WORK ITEM - Return the lines beginning at the one that contains "This is the" and continuing to the end of the entries, including both ends, exactly as written and nothing else.

Transcribed page contents:
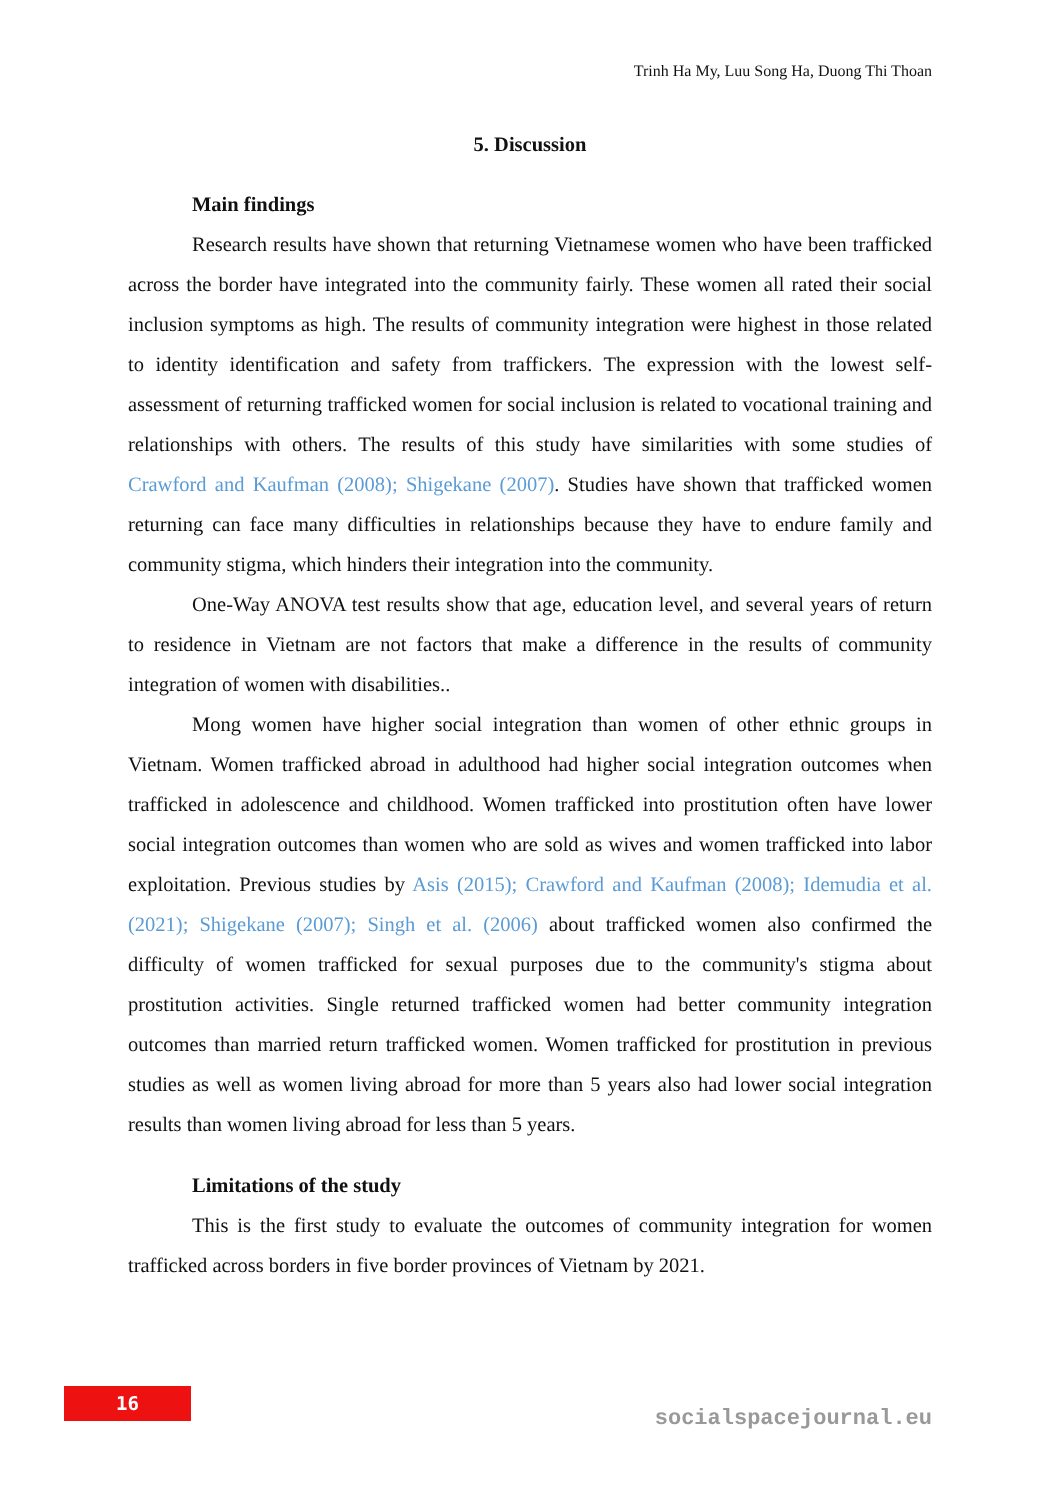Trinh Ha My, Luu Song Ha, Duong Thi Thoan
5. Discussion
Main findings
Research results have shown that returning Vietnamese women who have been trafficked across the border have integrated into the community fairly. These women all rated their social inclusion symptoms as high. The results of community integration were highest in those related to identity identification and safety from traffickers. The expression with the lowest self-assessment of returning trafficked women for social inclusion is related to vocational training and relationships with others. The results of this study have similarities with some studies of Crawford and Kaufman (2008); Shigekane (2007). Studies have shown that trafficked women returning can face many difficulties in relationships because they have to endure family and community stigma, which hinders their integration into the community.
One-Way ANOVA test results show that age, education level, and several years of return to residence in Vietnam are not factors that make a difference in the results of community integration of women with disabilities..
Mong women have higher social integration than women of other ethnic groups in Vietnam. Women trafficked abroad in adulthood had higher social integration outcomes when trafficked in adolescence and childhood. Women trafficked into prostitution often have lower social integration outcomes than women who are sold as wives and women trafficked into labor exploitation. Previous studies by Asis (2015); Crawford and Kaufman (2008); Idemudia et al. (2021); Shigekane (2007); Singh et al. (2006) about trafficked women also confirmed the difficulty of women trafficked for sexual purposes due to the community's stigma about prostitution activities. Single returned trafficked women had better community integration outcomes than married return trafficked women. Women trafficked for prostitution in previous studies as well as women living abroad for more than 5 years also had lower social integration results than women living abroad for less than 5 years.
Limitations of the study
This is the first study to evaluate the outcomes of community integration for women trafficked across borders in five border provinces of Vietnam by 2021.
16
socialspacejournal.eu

ANSWER SPACE -
This is the first study to evaluate the outcomes of community integration for women trafficked across borders in five border provinces of Vietnam by 2021.
16
socialspacejournal.eu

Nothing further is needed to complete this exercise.